Like most Chicago Bears fans watching the draft, my reaction to the announcement of Shea McClellin's selection in the first round was followed by a confused "huh?"
All the draft hype I had heard about McClellin was that he was a great fit for a 3-4 team, so I'm sure many of you were asking the same question as me: Why did Chicago just draft a 3-4 linebacker to play as our 4-3 defensive end?
With players like Whitney Mercilus, Chandler Jones and Nick Perry all left on the board and all natural 4-3 defensive ends, it's easy to see why the fans may be confused by the selection.
I'd heard comparisons to Brian Cushing and Mike Vrabel, which made me think whether Phil Emery had just drafted McClellin to play alongside Lance Briggs and Brian Urlacher.

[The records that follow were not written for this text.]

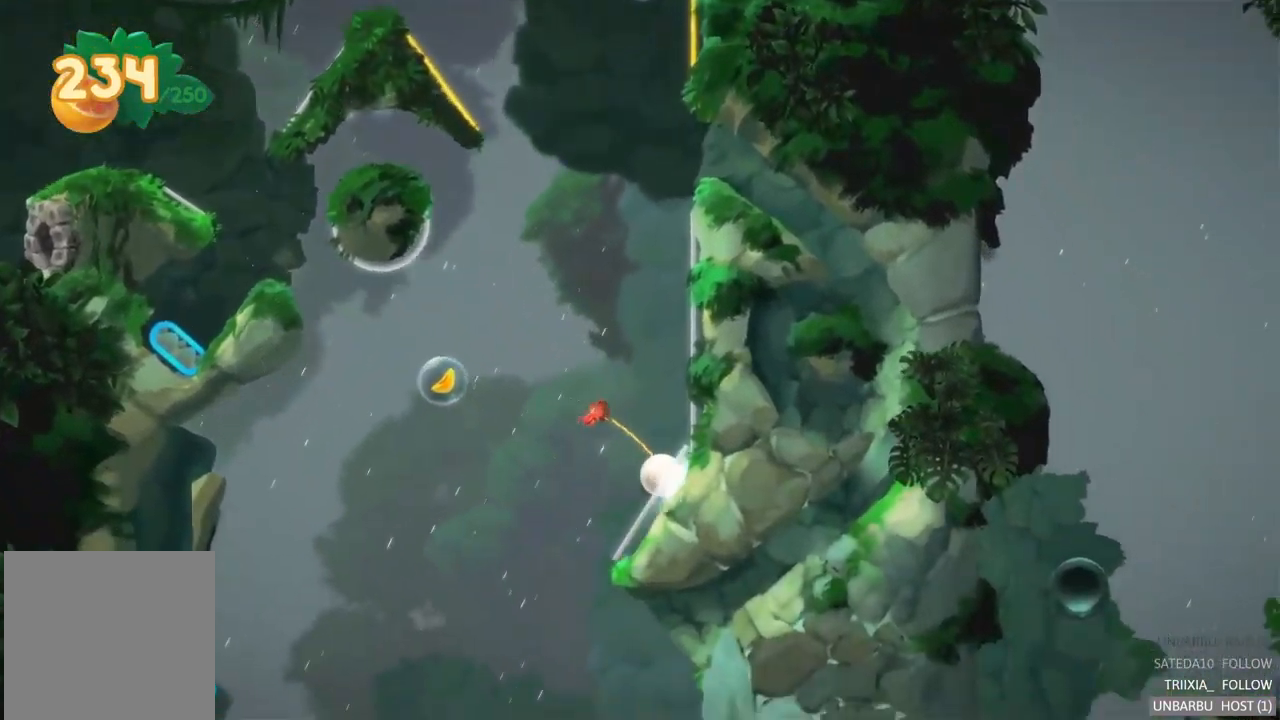
{"buttons": [], "left_stick": "center", "right_stick": "center", "events": []}
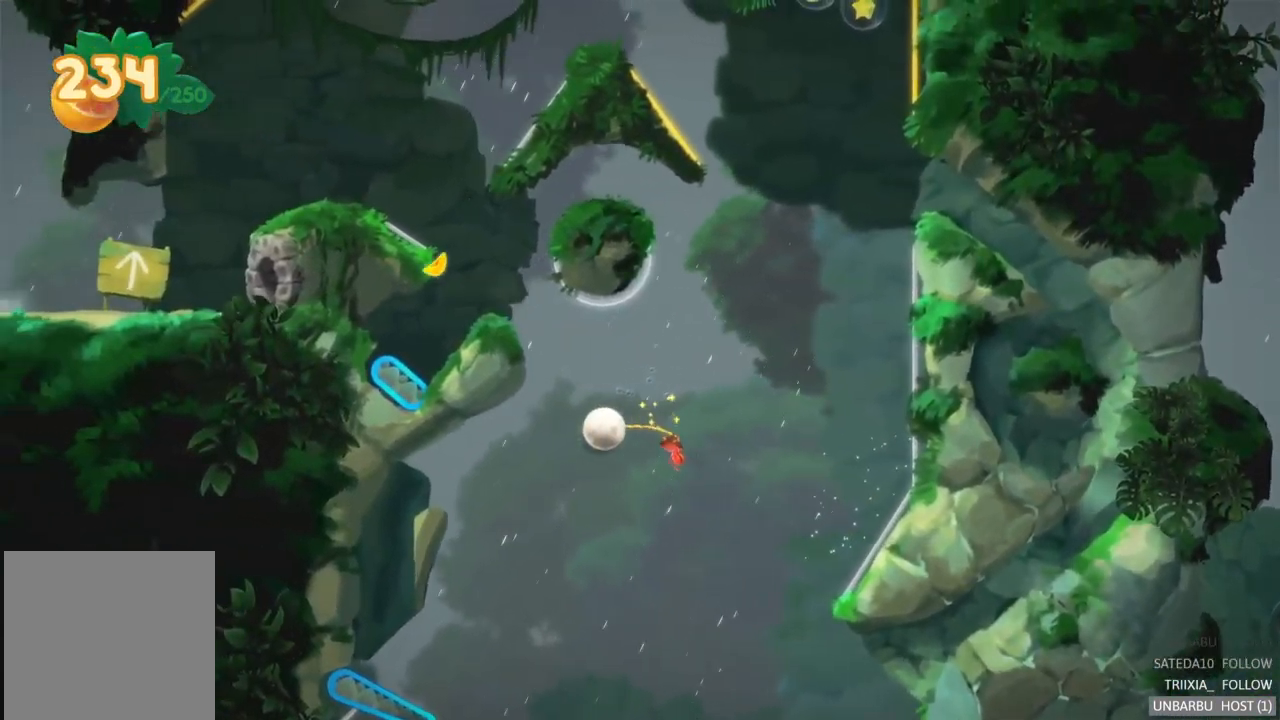
{"buttons": [], "left_stick": "center", "right_stick": "center", "events": []}
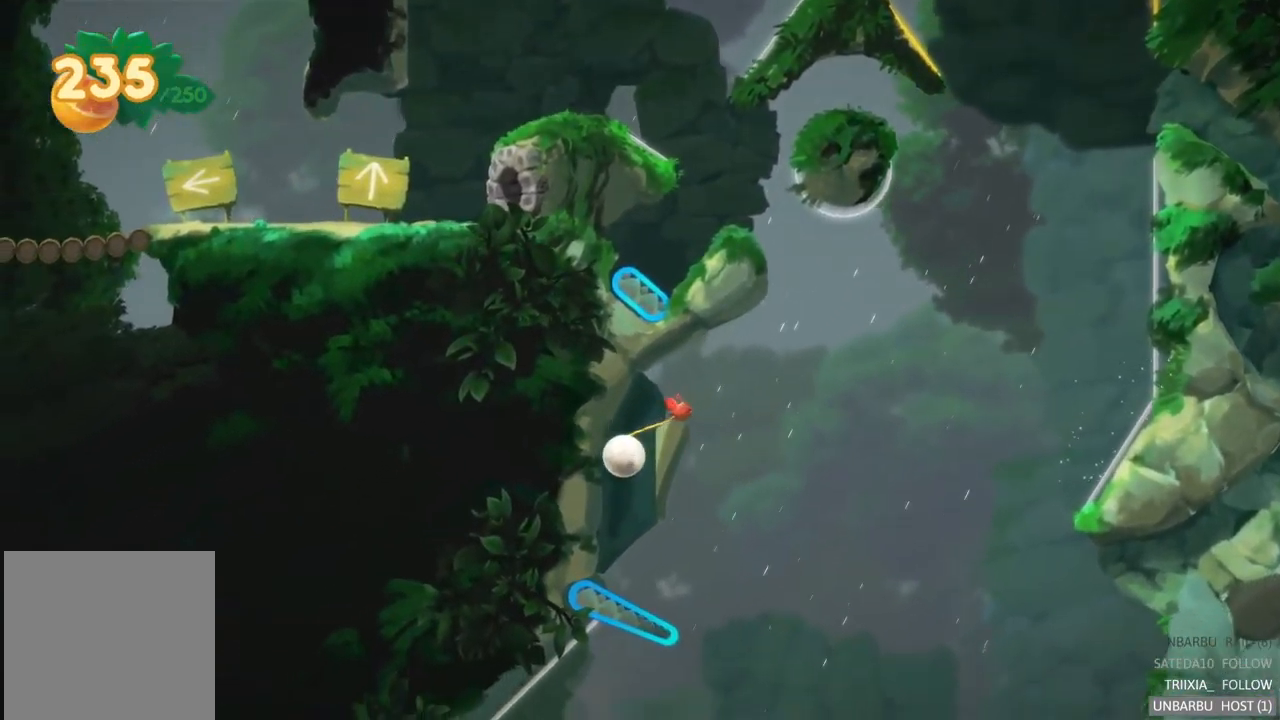
{"buttons": [], "left_stick": "center", "right_stick": "center", "events": []}
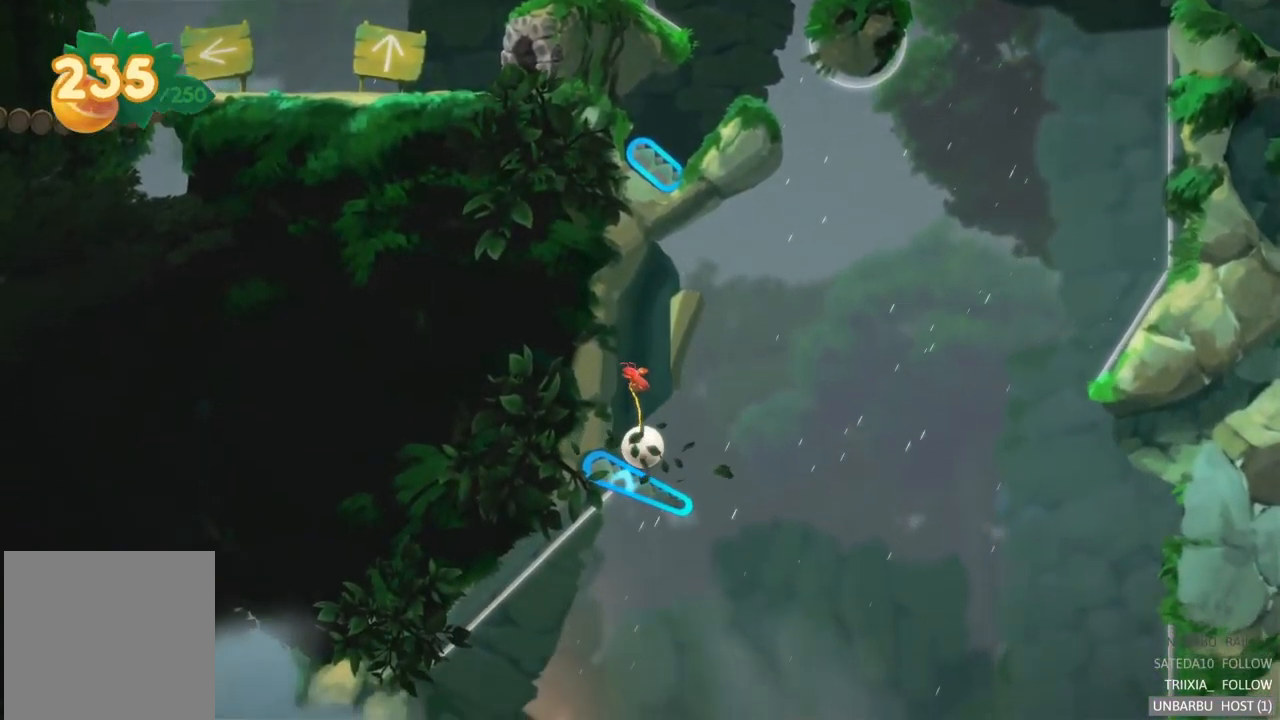
{"buttons": ["L2"], "left_stick": "center", "right_stick": "center", "events": [[400, "L2", "down"]]}
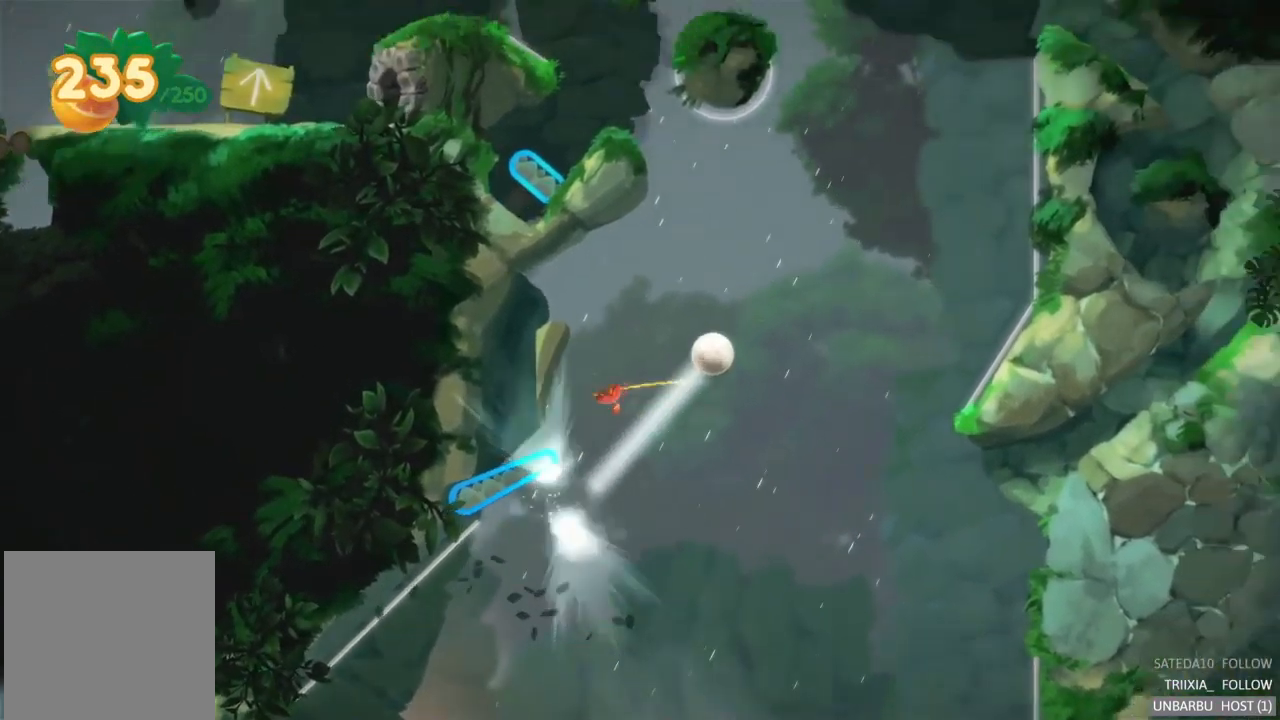
{"buttons": [], "left_stick": "center", "right_stick": "center", "events": [[500, "L2", "up"]]}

But McClellin was no doubt drafted to play opposite Julius Peppers as a defensive end.
So, having not done much research on the Boise State product, I did what any sensible and intrigued fan would do. Go to YouTube, search for some highlights and see what we had just invested into.
The results? It looks like the Bears just got themselves a player.
McClellin recorded 33 tackles for a loss and 20.5 sacks in his career at Boise State with 12.5 tackles for a loss in his final year to go along with his seven sacks. Not eye-popping numbers by any means but still decent.
For one, I was pleasantly surprised by how many highlights started with McClellin in a three-point stance. I'm not gonna sit here and pretend I know everything about the guy, but he's got an exceptional motor and he knows how to get to the ball.
The Broncos were very creative with McClellin, lining him up as a defensive end, outside linebacker and inside linebacker in some plays. Though the Bears aren't known for their creativity on defence, McClellin gives them a unique opportunity should they wish to give offenses a different look to what they are used to.
It's easy to see why the Bears "reached" for him with the 19th pick. He's a playmaker.
Sure, you can say that he's playing for Boise State and he's not playing against elite talent, but the guy makes play after play after play. If he's not sacking the quarterback or making a tackle for a lose, he's in and around the ball or forcing pressure.
One play on his highlight reel sticks out as memorable to say the least. McClellin lines up at weak-side defensive end and is left unblocked by design. The fullback comes behind the line looking for a trap-block and tries to cut McClellin, who decides to leap over the block and tackle the running back at the line of scrimmage.
Though McClellin isn't weak against the run, the Bears did re-sign defensive end Israel Idonije in free agency so it's up to Rod Marinelli whether he wants to use McClellin as a third-down pass-rusher or rotate between Idonije and McClellin to suit both their skill sets
The one thing you can say about the rest of the NFC North is that its offensive lines aren't the strongest. It's the reason why the Packers picked Derek Sherrod last year, the Vikings selected Matt Kalil with the fourth overall pick and the Lions drafted Riley Reiff later in the round.
The Bears already have two players in Julius Peppers and Henry Melton who can get to the quarterback. So you can almost guarantee that McClellin will get ample opportunity to test himself in one-on-one matchups.
And when playing in Lovie Smith's Cover 2, a four-man rush which can cause pressure in the NFC North is priceless.